*The task*
Continue the essay on comic book shops in Kenosha and Racine, starting right after its last sentence.

When I moved out of the Kenosha/Racine area, I did remain a customer at Legendary, but economics eventually dictated that I find a comic shop in the Milwaukee area. Driving down to Racine every week, was becoming costly. My friend Dave kept me up on the goings on in the Kenosha/Racine comic shop realm.
The building that had housed Comic Etc. was sold, and a new tenant tried to open a comic book store. Epic or Heroic or something to that effect. The owner of the shop was a bitter customer of Rockheads and wanted to compete. Paul had the goal of shutting down Brian. Dave told me Paul was a terrible business man, and probably would not succeed. Then something interesting happened. Someone set fire to Paul’s store, the damage was extensive enough that the building would have to be torn down. There were rumors it was the owner of the building who set the fire, because he could not pay the mortgage, and was going to be foreclosed. Even the owner of the shop, Paul, who was only renting the building was a possible suspect. The motive was he wanted out of his lease to move to another location.
Interestingly, the stock that survived the fire was sold to a man who was a Legendary Comics customer. Everyone called him The Hog for various reasons. The Hog tried to start a competing store to Legendary. What bitterness exists is not known to me, because The Hog was a long time customer at Legendary. I knew him when he was just a piglet. I learned from Felix that The Hog was a poor business manager, and his comic store, Drop Bear Comics, shuttered within three months. The Hog returned to being a customer at Legendary.
Currently in Racine and Kenosha there are two long time shops. Rockheads and Legendary. Both survived through the decades on solid business management. Rockheads has more diversity in product, still selling gaming stuff, with less toys. Legendary is a pure comic shop, with some comic related merchandise. What the future holds for both stores, is unforeseeable. Dave, told me Felix plans to retire soon, and might sell the store to a long time customer. The current owner of Rockheads, Alan, has no plans on retiring or selling the store, but he is not young.
There are also various other stores that have cropped up over the years in the Kenosha and Racine area, a Google search will yield results. I have seen several shops open and close in Milwaukee. Unless you can build a clientele from local residents in the area, and have a diversity of products, which means investing in action figures, games, trade paperbacks, and merchandise, a store will not survive long. Many new collectors collect differently.
It is remarkable to me, a comic collector moving on four decades of collecting, how the hobby has changed. Comic book stores at first were a rarity. Comics were largely sold thru drugstores, newsstands, and in bookstores. If you did not have access to stores, you had to subscribe. All of this was before the internet and digital age. Conventions were the only way someone who collected comics could find back issues. Fans communicated with each other through mail or at times met for small gatherings to discuss the hobby, and trade comics. Then comic book stores cropped up in many smaller cities. Kenosha and Racine were examples. Eventually comic stores became the only way to buy comics, since many drugstores stopped carrying comics, newsstands shut down, and bookstores did not feel the profit was good enough. Direct market was the adaptation. When comics became very popular do to some form of major media storm, comic book stores thrived, and competition became cut throat. Now, comics, which are a major inspiration and source for movies, television shows, and video games are dying. Stores still exist, but trade paperbacks or comic related memorabilia are major sources of income.

[Images with pose keypoints]
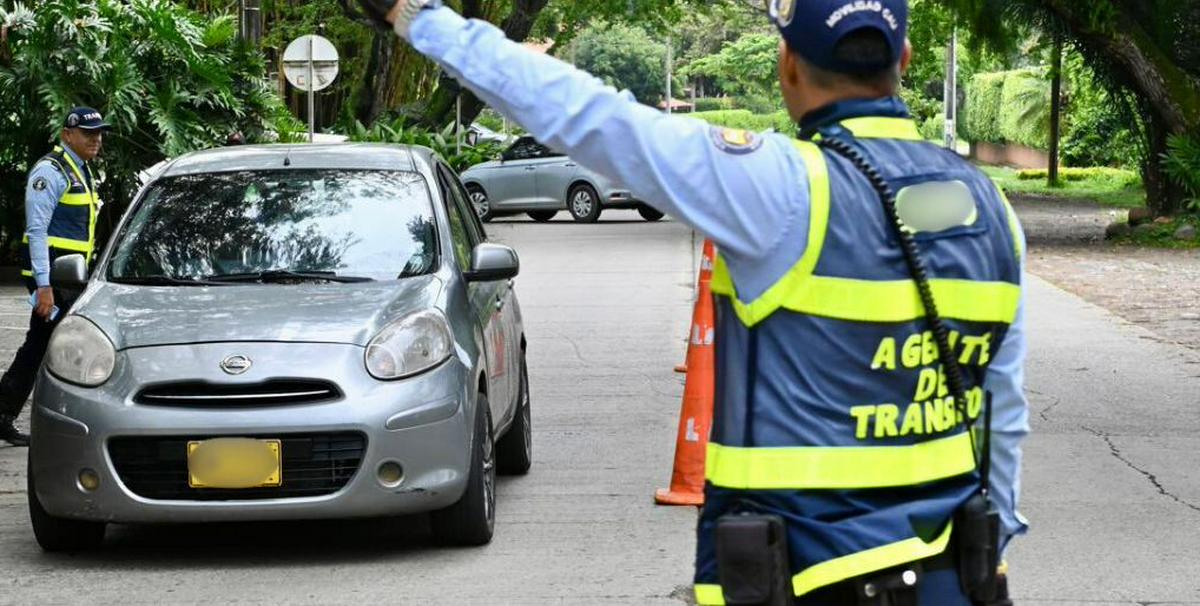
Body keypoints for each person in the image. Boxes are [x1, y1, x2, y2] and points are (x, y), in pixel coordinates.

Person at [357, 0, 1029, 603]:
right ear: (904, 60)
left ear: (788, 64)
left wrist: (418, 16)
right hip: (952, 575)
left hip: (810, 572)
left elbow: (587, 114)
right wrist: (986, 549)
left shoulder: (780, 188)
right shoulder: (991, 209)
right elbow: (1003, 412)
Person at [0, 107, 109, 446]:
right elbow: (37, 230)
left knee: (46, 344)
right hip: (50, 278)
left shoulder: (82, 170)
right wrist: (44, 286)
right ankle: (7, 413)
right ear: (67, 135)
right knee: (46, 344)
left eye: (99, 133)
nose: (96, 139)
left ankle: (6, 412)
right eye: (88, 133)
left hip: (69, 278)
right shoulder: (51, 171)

==

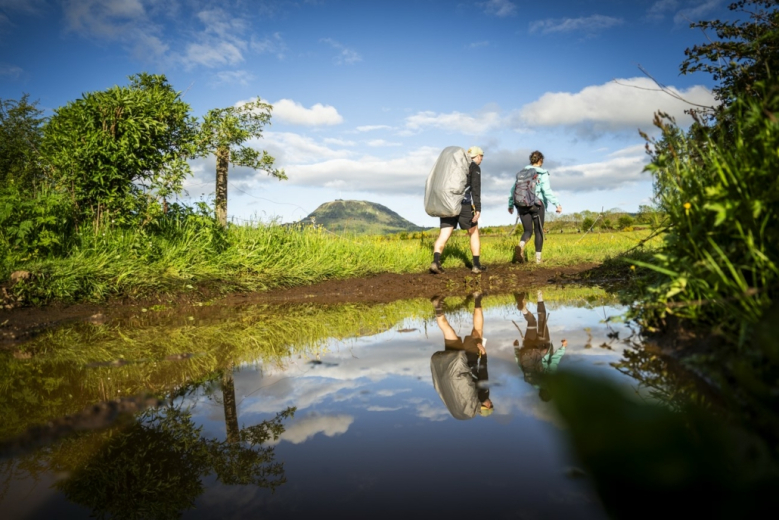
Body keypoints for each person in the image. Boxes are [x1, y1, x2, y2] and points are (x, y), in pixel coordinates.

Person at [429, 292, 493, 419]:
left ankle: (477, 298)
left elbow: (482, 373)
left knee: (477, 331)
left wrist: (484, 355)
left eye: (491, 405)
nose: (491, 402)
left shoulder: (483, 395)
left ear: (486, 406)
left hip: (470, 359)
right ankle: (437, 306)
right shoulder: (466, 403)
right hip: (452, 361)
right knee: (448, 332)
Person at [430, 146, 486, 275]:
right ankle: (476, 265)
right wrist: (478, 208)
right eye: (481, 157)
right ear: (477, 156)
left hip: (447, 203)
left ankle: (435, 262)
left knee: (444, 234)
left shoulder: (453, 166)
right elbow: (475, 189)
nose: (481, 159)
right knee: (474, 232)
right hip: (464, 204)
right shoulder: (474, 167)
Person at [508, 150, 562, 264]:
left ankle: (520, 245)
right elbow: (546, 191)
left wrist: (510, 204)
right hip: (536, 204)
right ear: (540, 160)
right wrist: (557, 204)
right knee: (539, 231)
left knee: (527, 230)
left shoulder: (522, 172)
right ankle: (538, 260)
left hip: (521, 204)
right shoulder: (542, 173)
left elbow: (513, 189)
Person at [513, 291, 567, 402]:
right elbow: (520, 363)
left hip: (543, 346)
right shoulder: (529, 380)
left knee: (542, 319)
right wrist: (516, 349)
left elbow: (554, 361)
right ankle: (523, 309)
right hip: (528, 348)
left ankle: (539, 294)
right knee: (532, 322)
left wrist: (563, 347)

*Output for this task*
In the Kenosha and Racine area, essentially the deep Southeastern Wisconsin area, I grew up when comic book stores were limited to large cities or maybe surrounding communities that fed workers into the large cities. Comic books then began to catch on as a hobby. When interest grew, opportunities grew. A successful movie franchise drove people to source material. Shows related to comics drove people to source material. Then there was media hype around comic book stories. A major change in a character garnered news worthy broadcasts on major networks. That story drove people to the source material. Unfortunately those artificial events generated by the media seldom generated permanent collectors. Just speculators.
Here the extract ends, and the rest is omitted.